David knew from a very young age he was adopted. However, In his mind, he believed he was 'relinquished' because something was wrong with him. At the age of six, he told some friends he was adopted. Their reaction was shock and disbelief, and from that point on, they avoided him. Their response convinced him he was right; there was something wrong with him. He struggled with the shame of being 'relinquished.' He pretended to be okay on the outside, while inside, he was in turmoil. He began drinking when he was thirteen because that's what his friends were doing, and when David drank, he felt accepted. By the time David was a young adult, he had a high powered job with the stock exchange, married his childhood sweetheart, had two beautiful children, and was a wealthy man. On the outside, it seemed he had it all. However, on the inside, his feelings of shame were stronger than any of those things. He turned more and more to alcohol to dull the inner pain. How long could he continue to live in his parallel universes? Would he destroy it all with his alcohol abuse and his deeply seeded shame?
As the author pens his story to paper, the reader can feel his inner turmoil. He tells his story openly and matter-of-factly with honesty and transparency. His writing style is unique yet relatable. He uses many one-word sentences and always capitalizes 'shame' for emphasis on his feelings. As I read David's story, I could sense his vulnerability and pain. I could feel his turmoil as he struggled with the inner and outer man, the parallel universes of his life. He had very little information about his biological parents until he was in his forties.
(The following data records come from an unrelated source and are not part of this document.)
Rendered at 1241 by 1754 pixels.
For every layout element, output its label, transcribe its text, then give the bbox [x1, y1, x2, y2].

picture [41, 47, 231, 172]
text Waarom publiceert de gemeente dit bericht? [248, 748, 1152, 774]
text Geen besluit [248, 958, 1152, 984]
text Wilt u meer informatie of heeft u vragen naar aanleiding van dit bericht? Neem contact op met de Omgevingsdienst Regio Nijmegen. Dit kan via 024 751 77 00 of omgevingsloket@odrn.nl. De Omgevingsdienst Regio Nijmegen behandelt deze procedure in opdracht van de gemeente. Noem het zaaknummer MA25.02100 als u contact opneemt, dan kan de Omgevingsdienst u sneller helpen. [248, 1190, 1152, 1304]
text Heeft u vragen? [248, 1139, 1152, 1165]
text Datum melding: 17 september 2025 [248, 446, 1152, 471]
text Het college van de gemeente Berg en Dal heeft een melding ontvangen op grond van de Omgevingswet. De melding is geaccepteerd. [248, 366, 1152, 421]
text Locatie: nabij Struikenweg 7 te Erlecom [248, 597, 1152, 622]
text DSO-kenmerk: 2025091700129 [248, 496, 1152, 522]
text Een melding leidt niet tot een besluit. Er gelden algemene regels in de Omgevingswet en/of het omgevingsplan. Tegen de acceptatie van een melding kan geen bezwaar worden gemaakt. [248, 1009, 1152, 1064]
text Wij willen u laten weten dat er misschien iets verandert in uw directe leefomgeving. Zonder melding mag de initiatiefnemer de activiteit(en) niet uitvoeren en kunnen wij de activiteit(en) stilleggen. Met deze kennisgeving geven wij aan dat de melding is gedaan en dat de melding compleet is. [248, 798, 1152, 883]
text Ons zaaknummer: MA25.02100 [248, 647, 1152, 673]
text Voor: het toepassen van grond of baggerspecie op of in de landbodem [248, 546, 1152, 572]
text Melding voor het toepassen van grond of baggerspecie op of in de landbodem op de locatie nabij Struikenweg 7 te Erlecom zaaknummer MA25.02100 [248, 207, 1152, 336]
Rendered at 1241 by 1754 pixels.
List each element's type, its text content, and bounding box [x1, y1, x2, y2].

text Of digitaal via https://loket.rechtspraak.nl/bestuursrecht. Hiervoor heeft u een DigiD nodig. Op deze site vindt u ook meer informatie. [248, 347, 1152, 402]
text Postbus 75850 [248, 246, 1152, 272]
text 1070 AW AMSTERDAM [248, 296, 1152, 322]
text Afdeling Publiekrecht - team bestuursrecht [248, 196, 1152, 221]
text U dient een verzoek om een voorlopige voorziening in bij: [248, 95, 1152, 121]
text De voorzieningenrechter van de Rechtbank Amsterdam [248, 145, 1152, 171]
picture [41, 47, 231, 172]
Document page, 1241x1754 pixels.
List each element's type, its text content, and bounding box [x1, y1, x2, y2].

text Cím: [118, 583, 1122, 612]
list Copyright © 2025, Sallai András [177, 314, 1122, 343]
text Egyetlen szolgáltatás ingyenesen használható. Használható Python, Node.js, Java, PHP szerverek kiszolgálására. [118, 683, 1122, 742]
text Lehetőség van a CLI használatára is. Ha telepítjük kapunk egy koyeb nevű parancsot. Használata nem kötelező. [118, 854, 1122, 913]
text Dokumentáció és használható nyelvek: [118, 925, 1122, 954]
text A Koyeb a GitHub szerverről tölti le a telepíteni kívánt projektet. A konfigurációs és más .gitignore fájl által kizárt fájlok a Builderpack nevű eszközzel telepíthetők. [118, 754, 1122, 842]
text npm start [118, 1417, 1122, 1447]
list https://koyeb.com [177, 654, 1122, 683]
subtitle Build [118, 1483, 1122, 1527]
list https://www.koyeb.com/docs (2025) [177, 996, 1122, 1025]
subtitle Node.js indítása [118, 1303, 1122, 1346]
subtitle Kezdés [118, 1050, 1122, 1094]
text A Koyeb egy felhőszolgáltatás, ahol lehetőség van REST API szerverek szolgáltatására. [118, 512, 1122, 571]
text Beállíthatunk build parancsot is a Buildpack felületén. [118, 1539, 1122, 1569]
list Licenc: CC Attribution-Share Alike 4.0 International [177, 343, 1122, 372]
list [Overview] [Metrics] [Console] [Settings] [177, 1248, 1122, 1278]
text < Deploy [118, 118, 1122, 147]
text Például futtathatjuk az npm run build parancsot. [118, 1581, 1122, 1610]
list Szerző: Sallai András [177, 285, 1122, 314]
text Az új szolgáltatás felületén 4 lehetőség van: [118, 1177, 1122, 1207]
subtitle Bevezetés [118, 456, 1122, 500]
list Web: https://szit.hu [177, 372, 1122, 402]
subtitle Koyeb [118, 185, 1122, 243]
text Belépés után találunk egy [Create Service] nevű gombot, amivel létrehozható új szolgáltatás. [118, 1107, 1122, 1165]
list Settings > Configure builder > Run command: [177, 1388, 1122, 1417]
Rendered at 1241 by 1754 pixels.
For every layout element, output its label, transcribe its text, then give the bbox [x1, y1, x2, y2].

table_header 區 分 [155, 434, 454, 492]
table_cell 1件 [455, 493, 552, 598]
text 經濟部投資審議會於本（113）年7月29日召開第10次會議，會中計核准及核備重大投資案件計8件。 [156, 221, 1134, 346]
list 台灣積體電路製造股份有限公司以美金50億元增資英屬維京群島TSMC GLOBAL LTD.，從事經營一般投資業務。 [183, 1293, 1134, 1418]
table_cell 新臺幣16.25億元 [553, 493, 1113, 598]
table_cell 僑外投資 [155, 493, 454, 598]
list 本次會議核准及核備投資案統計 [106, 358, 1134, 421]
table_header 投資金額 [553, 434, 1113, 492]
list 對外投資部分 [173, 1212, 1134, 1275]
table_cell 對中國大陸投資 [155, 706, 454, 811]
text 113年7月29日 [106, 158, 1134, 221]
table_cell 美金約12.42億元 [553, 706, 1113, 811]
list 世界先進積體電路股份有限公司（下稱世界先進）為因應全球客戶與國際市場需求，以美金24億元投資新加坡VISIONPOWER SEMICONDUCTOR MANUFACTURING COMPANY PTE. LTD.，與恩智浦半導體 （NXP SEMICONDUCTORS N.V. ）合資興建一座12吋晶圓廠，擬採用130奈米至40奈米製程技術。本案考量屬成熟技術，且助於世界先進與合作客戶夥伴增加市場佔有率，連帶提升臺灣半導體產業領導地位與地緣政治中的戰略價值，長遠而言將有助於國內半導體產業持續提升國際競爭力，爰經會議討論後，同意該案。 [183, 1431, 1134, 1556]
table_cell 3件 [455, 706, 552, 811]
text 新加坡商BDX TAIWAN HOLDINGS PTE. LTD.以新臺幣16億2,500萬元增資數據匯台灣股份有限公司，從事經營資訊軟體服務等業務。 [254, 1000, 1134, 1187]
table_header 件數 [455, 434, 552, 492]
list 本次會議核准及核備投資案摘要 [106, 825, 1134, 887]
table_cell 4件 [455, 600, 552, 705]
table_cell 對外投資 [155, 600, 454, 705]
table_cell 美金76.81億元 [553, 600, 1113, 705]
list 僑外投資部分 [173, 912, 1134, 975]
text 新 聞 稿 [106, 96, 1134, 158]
His mother was a twenty-one-year-old college student who went through his birth alone in a home for unwed mothers. She died of alcoholism at the age of fifty-six. His father, who would never acknowledge that he was the father, died of a brain tumor.
I love the author's courage in telling his story. This book touched my heart deeply. How young is too young to feel disconnected from everyone else because of the circumstances of your beginning? Can feelings of rejection and not belonging begin in infancy as some research suggests? And, can one ever get over those feelings? Being raised as an agnostic, David still searched for a 'higher power.' He prayed and searched for God but never came to believe that God exists. His conclusion was 'reality' is his 'higher power.' The only thing I disliked about this book was the profanity; however, it was not excessive. I was mesmerized from the beginning to the end. I will leave the ending for the reader to discover how things turn out for David. However, I will say David's story will remain with the reader long after they read the last page and close the book.
The book is very well edited, with only a few errors, mostly related to wording, such as leaving a word out of a sentence or repeating a word twice. I did not notice any actual punctuation errors. I highly recommend this book to anyone struggling with alcoholism personally or in their family. I also recommend it to the average reader who enjoys memoirs. I rate Parallel Universes by David B. Bohl 4 out of 4 stars not only for the content and the editing, but also for the inspiration I received from reading this powerful book.